As we know, things don’t always run according to plan and incidents occur during the course of running your business that may result in loss or damage by a third party.
In some instances, an issue may arise directly as a result of the actions of your subcontractor.
For example, you may be a building contractor who has engaged a plumber to complete the plumbing work in a new residential home you are contracted to build by the owners.
The owners of the new home have come to the building site to inspect the progress of their home and during their visit, the owner has tripped on discarded piping and injured themselves – requiring medical treatment.
In this situation, it may be that you are held vicariously liable for the actions of the subcontractor, even though it was not your direct actions that lead to the incident.
By law, the principal (or contractor) is considered vicariously liable for the actions of its agents (subcontractors).
What is Vicarious Liability and How Do I Avoid It?
Vicarious liability is the imposition of liability on one person for the negligence of another to whom the former has entrusted (or ‘delegated’) the performance of some task on their behalf.
Vicarious liability doesn’t just arise in instances where the actions of your subcontractor has lead to injury – you can also be held liable for your subcontractor’s failure to complete a job or perform a job correctly or any other violations of their contract.
Bearing this in mind, it is essential that you have the correct insurance in place to protect yourself from being held vicariously liable for the actions of your subcontractors.
Many sub-contracts contain clauses requiring the subcontractor to indemnify you as the head contractor for its liability for death, injury or damage caused by the subcontractors.
Beware however – this does not automatically mean you are free and clear of all responsibility for the actions of your subcontractors. Each party is required to hold insurance to cover the indemnity they have provided.

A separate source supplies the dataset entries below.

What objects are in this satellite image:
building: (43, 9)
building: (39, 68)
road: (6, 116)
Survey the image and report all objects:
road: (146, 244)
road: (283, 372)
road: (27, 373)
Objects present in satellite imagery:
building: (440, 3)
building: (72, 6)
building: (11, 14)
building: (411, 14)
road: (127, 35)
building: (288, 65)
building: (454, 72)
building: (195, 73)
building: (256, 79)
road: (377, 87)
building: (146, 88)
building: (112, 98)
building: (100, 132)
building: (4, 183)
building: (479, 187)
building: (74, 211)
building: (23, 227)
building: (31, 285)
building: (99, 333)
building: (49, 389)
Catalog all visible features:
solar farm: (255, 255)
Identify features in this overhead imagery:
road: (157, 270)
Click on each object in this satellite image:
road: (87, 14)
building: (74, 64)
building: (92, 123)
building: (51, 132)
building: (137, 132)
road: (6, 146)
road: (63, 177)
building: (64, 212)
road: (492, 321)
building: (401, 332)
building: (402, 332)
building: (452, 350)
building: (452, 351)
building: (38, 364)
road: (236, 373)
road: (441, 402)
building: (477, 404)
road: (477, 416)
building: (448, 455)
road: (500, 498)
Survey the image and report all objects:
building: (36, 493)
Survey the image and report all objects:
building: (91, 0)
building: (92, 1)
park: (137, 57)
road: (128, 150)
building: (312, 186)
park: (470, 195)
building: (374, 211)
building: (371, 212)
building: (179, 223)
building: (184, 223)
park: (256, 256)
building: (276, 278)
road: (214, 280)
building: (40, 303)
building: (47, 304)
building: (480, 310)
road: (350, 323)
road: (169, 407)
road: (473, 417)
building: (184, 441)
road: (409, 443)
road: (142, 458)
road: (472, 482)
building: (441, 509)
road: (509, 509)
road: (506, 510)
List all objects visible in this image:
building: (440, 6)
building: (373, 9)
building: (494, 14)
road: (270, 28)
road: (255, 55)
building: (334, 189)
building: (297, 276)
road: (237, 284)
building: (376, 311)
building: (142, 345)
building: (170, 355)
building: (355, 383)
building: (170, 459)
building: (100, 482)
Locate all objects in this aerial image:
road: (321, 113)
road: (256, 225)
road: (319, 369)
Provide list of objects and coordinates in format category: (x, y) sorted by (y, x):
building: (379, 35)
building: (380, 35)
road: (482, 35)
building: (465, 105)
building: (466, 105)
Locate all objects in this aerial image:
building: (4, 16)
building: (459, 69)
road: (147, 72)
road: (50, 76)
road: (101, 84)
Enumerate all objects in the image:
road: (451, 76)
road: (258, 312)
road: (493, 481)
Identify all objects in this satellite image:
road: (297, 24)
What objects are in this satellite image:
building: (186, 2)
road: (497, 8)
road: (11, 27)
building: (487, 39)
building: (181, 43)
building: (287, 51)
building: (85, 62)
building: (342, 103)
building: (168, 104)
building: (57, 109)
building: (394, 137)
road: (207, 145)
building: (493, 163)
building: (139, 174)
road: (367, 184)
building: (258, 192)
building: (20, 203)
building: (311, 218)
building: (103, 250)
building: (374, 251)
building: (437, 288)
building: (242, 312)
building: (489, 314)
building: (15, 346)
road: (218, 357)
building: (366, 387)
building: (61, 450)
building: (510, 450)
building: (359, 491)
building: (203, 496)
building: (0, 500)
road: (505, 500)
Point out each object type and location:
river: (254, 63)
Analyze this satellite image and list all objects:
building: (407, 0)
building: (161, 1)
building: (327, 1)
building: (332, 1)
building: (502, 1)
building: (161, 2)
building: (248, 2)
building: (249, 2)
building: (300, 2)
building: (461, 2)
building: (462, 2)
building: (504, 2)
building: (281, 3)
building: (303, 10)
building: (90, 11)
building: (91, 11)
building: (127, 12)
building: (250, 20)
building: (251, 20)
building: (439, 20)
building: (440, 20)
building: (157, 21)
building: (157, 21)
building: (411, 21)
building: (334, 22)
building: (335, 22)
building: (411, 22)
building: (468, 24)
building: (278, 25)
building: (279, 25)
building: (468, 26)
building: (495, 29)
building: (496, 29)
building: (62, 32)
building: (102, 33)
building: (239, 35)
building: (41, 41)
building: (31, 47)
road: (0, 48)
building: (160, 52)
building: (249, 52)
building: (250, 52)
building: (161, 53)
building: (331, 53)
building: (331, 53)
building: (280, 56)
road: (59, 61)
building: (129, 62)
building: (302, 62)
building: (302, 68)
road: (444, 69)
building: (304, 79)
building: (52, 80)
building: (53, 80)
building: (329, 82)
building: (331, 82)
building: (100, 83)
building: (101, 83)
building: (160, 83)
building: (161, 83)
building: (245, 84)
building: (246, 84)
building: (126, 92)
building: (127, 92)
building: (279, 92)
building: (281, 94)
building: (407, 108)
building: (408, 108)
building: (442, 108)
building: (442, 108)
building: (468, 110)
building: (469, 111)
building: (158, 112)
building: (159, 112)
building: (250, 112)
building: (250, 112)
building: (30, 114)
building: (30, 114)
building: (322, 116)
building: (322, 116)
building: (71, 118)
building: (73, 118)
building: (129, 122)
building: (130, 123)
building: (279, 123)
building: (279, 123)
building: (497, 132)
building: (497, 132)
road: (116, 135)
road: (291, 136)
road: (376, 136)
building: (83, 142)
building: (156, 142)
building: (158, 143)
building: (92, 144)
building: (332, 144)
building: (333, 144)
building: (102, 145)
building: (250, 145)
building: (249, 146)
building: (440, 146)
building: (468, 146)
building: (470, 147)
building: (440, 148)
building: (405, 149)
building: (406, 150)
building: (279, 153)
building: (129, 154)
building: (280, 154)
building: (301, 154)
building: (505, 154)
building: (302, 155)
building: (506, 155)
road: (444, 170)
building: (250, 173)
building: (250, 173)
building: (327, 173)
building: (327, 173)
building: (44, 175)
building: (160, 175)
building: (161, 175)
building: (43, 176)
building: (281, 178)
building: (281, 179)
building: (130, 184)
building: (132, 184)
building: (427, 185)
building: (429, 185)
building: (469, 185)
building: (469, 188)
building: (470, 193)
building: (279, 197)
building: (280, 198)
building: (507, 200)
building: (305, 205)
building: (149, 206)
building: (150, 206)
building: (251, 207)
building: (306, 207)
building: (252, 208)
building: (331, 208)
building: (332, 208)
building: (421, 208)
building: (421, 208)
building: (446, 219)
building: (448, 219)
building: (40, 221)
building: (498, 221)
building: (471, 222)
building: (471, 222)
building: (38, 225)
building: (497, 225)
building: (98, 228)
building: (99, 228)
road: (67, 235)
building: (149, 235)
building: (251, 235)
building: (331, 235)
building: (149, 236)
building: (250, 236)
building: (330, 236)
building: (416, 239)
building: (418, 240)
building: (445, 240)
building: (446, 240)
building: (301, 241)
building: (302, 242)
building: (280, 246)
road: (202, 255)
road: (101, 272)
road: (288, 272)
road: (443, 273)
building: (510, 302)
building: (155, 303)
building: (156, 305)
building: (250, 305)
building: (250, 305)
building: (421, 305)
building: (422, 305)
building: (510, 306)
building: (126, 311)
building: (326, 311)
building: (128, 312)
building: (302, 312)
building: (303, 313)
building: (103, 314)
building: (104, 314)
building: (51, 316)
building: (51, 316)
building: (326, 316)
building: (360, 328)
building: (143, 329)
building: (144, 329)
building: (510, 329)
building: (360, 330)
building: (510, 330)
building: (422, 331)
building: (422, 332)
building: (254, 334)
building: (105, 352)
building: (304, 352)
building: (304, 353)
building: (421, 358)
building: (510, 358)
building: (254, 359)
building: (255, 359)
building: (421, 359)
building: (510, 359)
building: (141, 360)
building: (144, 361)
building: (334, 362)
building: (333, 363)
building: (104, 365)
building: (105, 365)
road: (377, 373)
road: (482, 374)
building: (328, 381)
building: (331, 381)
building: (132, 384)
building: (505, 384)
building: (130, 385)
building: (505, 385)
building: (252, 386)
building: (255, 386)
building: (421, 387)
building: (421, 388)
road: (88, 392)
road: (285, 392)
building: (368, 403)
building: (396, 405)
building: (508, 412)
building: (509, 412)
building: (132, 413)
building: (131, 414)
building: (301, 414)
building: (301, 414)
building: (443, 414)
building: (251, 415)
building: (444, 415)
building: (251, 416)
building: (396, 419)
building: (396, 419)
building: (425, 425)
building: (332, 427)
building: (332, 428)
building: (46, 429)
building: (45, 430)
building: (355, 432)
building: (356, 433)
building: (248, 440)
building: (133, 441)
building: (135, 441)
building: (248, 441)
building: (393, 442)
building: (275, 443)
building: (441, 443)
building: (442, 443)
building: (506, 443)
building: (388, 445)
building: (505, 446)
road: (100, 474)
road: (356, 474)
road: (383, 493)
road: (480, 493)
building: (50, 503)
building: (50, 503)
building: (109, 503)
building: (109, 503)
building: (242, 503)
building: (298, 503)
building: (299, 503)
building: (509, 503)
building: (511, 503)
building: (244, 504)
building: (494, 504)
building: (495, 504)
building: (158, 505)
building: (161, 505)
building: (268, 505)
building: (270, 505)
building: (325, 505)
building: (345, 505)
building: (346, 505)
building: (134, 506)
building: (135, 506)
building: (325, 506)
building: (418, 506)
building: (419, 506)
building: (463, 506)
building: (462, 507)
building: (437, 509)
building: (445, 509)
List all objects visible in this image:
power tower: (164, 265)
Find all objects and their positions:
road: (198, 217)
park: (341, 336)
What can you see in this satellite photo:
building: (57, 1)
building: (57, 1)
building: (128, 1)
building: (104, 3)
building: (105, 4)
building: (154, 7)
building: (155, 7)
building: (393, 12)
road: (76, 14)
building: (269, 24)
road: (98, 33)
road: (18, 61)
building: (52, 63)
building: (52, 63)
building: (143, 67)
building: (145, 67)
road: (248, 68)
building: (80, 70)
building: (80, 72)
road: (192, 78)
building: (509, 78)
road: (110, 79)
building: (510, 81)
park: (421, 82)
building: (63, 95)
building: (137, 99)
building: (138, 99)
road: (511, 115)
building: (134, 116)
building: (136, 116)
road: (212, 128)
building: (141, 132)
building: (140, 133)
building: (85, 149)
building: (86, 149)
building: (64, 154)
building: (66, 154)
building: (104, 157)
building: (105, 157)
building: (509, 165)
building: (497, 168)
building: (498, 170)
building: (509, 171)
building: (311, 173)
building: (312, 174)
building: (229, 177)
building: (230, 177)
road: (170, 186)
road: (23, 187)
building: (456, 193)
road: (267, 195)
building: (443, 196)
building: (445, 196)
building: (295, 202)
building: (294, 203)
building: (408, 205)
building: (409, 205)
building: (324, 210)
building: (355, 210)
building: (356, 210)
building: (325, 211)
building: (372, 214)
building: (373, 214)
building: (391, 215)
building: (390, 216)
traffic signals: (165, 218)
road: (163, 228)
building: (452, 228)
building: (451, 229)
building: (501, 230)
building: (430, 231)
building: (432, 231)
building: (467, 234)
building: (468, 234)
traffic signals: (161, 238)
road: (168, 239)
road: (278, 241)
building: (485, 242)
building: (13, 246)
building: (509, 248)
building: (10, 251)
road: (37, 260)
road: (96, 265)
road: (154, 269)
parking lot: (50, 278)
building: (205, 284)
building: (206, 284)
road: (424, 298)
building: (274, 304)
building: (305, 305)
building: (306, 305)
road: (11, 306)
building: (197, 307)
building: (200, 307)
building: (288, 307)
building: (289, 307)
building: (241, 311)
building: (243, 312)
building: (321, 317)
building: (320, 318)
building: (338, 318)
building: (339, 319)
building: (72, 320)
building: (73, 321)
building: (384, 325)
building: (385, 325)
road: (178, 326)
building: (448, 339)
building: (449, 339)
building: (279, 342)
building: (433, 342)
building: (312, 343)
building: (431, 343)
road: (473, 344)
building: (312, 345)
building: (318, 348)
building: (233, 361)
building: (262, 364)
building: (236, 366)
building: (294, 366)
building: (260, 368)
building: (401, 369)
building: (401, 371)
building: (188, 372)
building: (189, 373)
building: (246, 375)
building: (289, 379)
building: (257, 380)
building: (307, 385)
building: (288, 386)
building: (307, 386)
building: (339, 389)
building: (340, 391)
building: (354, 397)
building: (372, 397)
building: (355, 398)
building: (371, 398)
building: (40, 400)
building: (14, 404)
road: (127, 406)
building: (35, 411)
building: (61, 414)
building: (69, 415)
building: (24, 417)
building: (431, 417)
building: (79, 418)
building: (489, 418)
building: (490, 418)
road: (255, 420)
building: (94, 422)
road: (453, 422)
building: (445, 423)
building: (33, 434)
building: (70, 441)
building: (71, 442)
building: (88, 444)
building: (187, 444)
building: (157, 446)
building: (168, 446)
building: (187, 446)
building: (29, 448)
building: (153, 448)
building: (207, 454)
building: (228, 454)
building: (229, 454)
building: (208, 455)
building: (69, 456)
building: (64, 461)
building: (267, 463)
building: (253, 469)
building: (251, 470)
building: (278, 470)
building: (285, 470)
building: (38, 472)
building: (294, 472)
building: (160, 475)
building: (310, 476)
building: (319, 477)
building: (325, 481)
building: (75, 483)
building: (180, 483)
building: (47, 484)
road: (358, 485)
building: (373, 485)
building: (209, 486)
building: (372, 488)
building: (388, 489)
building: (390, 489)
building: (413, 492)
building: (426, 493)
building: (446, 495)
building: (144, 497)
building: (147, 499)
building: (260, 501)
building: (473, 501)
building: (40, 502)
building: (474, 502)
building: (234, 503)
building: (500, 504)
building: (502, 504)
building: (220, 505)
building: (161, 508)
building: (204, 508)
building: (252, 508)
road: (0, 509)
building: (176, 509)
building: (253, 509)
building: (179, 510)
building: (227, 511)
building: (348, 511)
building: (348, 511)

Therefore, our key recommendations for ensuring you are protected from vicarious liability claims are:
- Contact your insurance broker and notify them that you will be engaging subcontractors so the appropriate insurance can be arranged to protect your interests
- Ensure the subcontractor you are engaging holds an adequate level of insurance
In taking these steps, you can continue to operate your business with the peace of mind that in the event of an incident on the job, you and your subcontractors are adequately covered.